Employees do not have to make social security contributions from their own earnings; employers make contributions of around 30% of employee salary, covering pensions, social insurance and medical insurance.
Holidays and Leave
After six months of service, employees in Russia are entitled to 28 calendar days of vacation each year, half of which must be taken in a single two-week block. Any employees that have more than the standard 28 days of vacation within their employment contracts are entitled to cash compensation for any of the extra holiday time that isn’t used. Workers are also paid for all public holidays, including the New Year and Orthodox Christmas holidays that normally take up all of the first week of January.
Paid maternity leave entitlement is 20 weeks, ten weeks either side of the birth. This can be increased by a further 54 days in the event of complications or of multiple births. Russia has no legal provision for paternity leave. Sick leave pay is variable, depending on a complex range of factors, but is always a minimum of 60% of salary.

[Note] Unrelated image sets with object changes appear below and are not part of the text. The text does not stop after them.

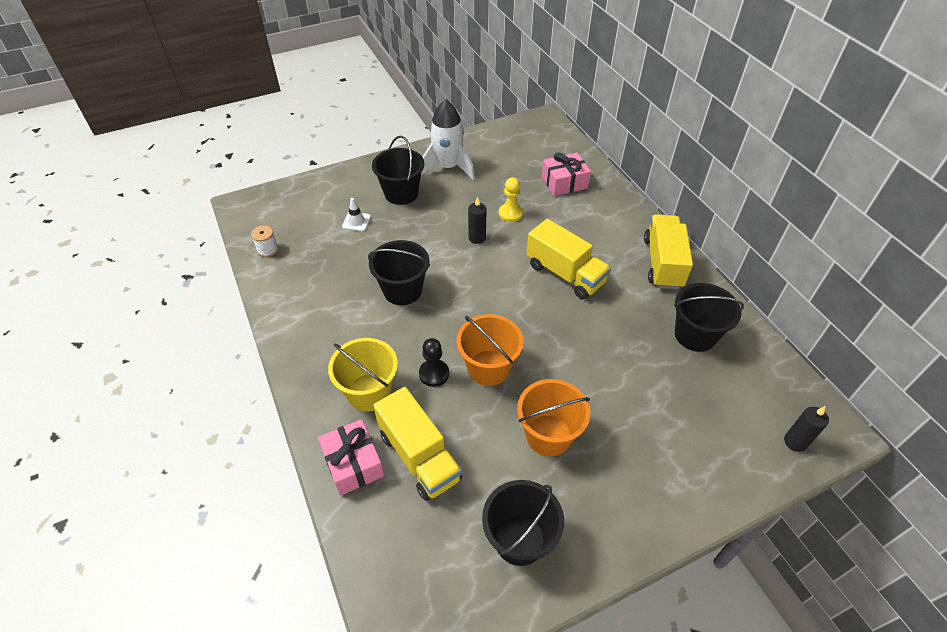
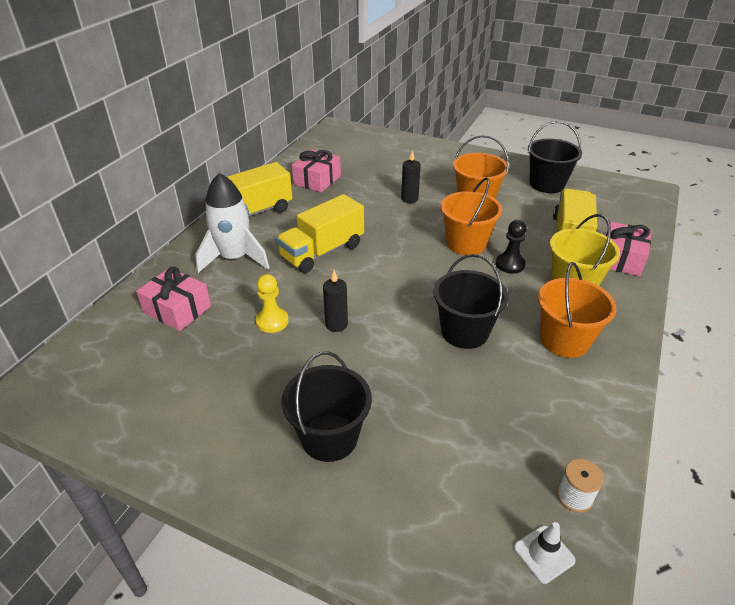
camera: 130 degrees left, 10 degrees down
white traffic cone [342,198,371,231] -> white traffic cone moved to [514,522,576,584]
white rocket [421,100,475,180] -> white rocket moved to [195,173,269,273]
yellow truck [527,219,611,300] -> yellow truck turned 135 degrees counterclockwise [276,194,364,273]
black bucket [674,283,744,352] -> pink gift [292,149,341,192]
black candle [784,406,829,452] -> black candle moved to [401,150,421,203]
none -> orange bucket [538,262,616,358]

Staying on the right side of employment law in Russia can be hard work, because the rules are complex and are subject to frequent change. This can place a major burden on admin staff at a time when they have enough to deal with in helping a company’s Russian operation get established. This is why a global payroll managed services provider can be a huge asset in making sense of all the regulations and ensuring seamless compliance right from the start.
This article is for informational purposes only and not intended to convey or constitute legal or any other advice. It is not a substitute for advice from a qualified professional.